On 20 February 2010 23:00, Ævar Arnfjörð Bjarmason avarab@gmail.com wrote:
On Thu, Feb 4, 2010 at 14:37, Aryeh Gregor Simetrical+wikilist@gmail.com wrote:
On Wed, Feb 3, 2010 at 5:11 PM, Trevor Parscal tparscal@wikimedia.org wrote:
Are the stats setup to differentiate between real ie6 users and bing autosurfing?
I'd be pretty surprised if Bing is generating enough traffic to noticeably affect the percentage, even if it does get counted as IE6.

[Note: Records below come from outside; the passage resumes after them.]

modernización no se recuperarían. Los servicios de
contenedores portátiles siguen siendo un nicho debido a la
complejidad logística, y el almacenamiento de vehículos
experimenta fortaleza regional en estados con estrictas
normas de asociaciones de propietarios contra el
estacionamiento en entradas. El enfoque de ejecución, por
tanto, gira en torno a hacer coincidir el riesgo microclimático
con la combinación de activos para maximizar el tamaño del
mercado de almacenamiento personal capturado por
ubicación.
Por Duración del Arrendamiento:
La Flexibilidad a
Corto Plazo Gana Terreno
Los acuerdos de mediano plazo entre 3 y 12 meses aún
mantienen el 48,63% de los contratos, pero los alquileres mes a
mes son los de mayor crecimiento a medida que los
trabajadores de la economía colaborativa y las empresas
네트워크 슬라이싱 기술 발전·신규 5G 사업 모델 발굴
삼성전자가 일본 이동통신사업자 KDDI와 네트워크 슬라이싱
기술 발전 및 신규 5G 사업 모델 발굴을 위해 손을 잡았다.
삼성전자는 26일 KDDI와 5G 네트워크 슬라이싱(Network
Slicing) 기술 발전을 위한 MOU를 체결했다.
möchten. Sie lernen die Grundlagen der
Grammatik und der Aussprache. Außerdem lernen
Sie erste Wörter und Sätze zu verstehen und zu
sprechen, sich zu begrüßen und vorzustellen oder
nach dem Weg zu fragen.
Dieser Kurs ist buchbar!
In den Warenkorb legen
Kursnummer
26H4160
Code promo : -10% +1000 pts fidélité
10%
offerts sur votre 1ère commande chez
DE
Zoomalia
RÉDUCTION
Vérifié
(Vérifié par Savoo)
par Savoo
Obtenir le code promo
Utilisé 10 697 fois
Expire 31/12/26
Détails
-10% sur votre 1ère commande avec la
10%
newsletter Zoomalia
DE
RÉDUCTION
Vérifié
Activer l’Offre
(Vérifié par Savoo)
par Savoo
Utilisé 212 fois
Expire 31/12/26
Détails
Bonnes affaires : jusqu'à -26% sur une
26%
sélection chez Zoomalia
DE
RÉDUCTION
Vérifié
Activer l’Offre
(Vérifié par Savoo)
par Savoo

Bing can hit you pretty hard: http://blogs.perl.org/users/cpan_testers/2010/01/msnbot-must-die.html
Well.. is not a crawler, ... it seems a cracracracracracracracracrawler, for the way repeat the same request N times. It act not like a single crawler, but like a multiple list of crawler with not intercomunication all from the same range of ip's. A single optimization would be for all these crawlers to share the robots.txt file (is not this obvious?). Since that request is not shared, you see all instances making separate requests. Theres also not sincronization, so all the crawlers can hit you site at the same time, say... 15 asking robot.txt at once .. or spread 2 hours, is just luck.
It seems a .. simplistic and brute approach to internet indexing.. :-/ It seems Microsoft is dropping money on the problem, but not brains.